New Hampshire Motor Speedway
Track

New Hampshire Motor Speedway

section:track
New Hampshire Motor Speedway (NHMS) is a 1.058-mile (1.703 km) oval track located in Loudon, New Hampshire. It has hosted major racing events since 1990, including NASCAR Cup Series and IndyCar races, and is currently owned by Speedway Motorsports, LLC (SMI). As of 2024 the venue has a capacity of 44,000.

The site's racing history predates the current oval. In 1961, Keith Bryar opened 106 Midway Raceway, a quarter-mile dirt oval that hosted go-karts, midgets, and stock cars. By 1965, Bryar had expanded the complex into Bryar Motorsports Park, adding a 1.6-mile, ten-turn road course built to host the Loudon Classic motorcycle race. The facility struggled financially through much of the 1970s and faced recurring safety incidents.

In December 1988, Maine businessman Bob Bahre bought the facility from Bryar for $950,000 with the stated ambition of attracting NASCAR Cup Series and CART races. After clearing environmental and legal objections, a groundbreaking ceremony was held in August 1989 and the newly named New Hampshire International Speedway (NHIS) opened its oval for racing in July 1990 with a Busch Series event won by Tommy Ellis. The construction cost reportedly reached $25 million by the time the project was complete.

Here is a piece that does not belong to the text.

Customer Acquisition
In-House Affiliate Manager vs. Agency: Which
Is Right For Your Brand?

Bahre's first major benchmark arrived in 1992 when CART held an Indy car race at the facility, won by Bobby Rahal. The venue obtained its first Cup Series race in 1993, with Rusty Wallace winning the inaugural event. Through the 1990s, Bahre expanded seating aggressively: capacity grew from the original configuration toward a peak of 91,000 by the early 2000s, making it one of the largest venues in New England.

In its current form, NHMS measures 1.058 miles with progressive banking of 2 to 7 degrees in the turns and just 1 degree of banking on the straights. The shallow banking and flat corners give the track its distinctive character โ€” tight, abrasive, and demanding on both tires and handling balance. NASCAR uses the 1.058-mile measurement while the IndyCar Series used a slightly shorter measurement of 1.025 miles. Alongside the main oval, the venue retains the original 1.6-mile, 12-turn road course used primarily for the annual Loudon Classic motorcycle event.

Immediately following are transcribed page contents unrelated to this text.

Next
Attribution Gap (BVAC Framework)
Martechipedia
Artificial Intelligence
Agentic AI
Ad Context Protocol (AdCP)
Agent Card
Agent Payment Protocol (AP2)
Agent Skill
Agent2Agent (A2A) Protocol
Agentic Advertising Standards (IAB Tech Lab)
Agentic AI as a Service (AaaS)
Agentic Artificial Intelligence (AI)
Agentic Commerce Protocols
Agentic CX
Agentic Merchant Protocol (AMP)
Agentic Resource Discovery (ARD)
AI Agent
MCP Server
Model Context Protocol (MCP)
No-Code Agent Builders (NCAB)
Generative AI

The early 2000s brought serious safety concerns to NHIS. In May 2000, Busch Series driver Adam Petty was killed during a practice session when his car suffered a stuck throttle and crashed into the third-turn wall. Two months later, Cup Series driver Kenny Irwin Jr. died in almost identical circumstances at the same corner. The twin tragedies prompted significant scrutiny of the track's turn geometry, which featured a sharp radius and limited banking. NASCAR and track officials responded with a major reconfiguration: the track was repaved in 2002, the turns were made twelve feet wider, and banking was reduced from twelve degrees to six to seven degrees in an effort to create a second racing groove and improve safety. SAFER barriers were installed in 2003.

In November 2007, Speedway Motorsports, Inc. and its owner Bruton Smith purchased the facility from Bahre for $340 million. The sale was finalized in January 2008 and the track was renamed New Hampshire Motor Speedway. Under SMI's stewardship, attendance gradually declined: the peak capacity of 91,000 was reduced to 74,000 in 2018, then to 44,000 in 2021 as NASCAR's broader attendance challenges continued across the sport.

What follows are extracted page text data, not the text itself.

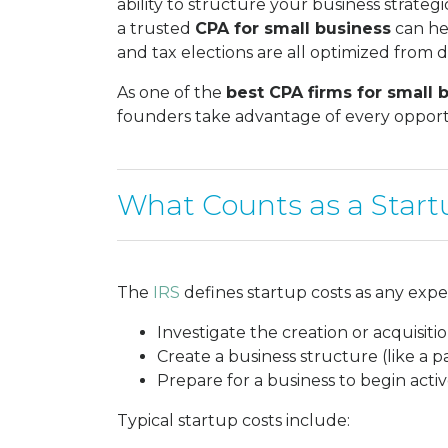
ability to structure your business strategi
a trusted
CPA for small business
can hel
and tax elections are all optimized from 
As one of the
best CPA firms for small 
founders take advantage of every opportu
What Counts as a Start
The
IRS
defines startup costs as any expe
Investigate the creation or acquisitio
Create a business structure (like a p
Prepare for a business to begin activ
Typical startup costs include:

NHMS hosts one NASCAR weekend per year. The flagship event is the Mobil 1 301, a Cup Series race. A NASCAR Truck Series race called the EJP 175 runs as a support event. The venue formerly hosted an Xfinity Series race as well. IndyCar returned for a one-off appearance in 2011 after a gap since 1998 but did not renew due to low attendance.

The Loudon Classic motorcycle race has been held at the facility continuously since 1965 and remains the venue's longest-running annual event.

New Hampshire Motor Speedway appears in several sim racing titles as a representative example of the short, flat D-shaped ovals that make up a distinctive tier of the NASCAR calendar. Its demanding combination of narrow racing grooves, abrasive surface, and minimal banking rewards precise setup work and chassis balance rather than raw speed, making it a meaningful challenge in simulation contexts.